WHAT THE EXERCISE ASKS: An exact transcription is needed, starting at the line containing "İlanı Görüntüle" and running through the last line of the records, with every picture left out.

(EXERCISE DATA Opens)

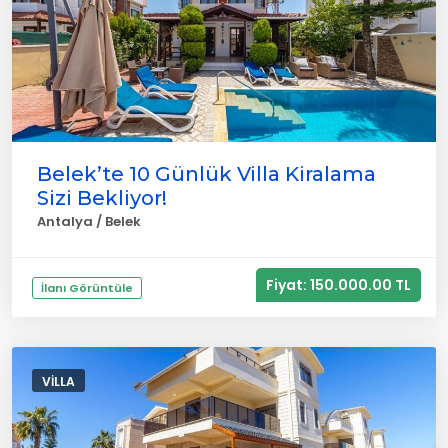
Belek’te 10 Günlük Villa Kiralama
Sizi Bekliyor!
Antalya / Belek
Fiyat: 150.000.00 TL
İlanı Görüntüle
VILLA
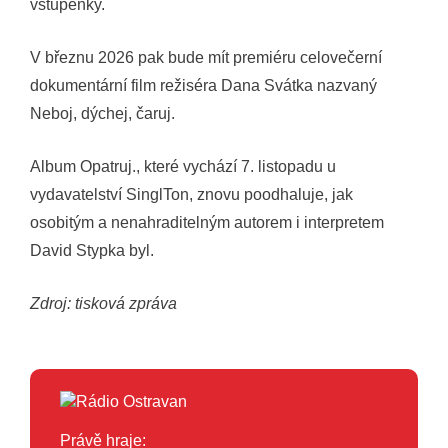
vstupenky.
V březnu 2026 pak bude mít premiéru celovečerní
dokumentární film režiséra Dana Svátka nazvaný
Neboj, dýchej, čaruj.
Album Opatruj., které vychází 7. listopadu u
vydavatelství SinglTon, znovu poodhaluje, jak
osobitým a nenahraditelným autorem i interpretem
David Stypka byl.
Zdroj: tisková zpráva
Právě hraje:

(EXERCISE DATA Closes)

RESULT:
İlanı Görüntüle
VILLA
vstupenky.
V březnu 2026 pak bude mít premiéru celovečerní
dokumentární film režiséra Dana Svátka nazvaný
Neboj, dýchej, čaruj.
Album Opatruj., které vychází 7. listopadu u
vydavatelství SinglTon, znovu poodhaluje, jak
osobitým a nenahraditelným autorem i interpretem
David Stypka byl.
Zdroj: tisková zpráva
Právě hraje:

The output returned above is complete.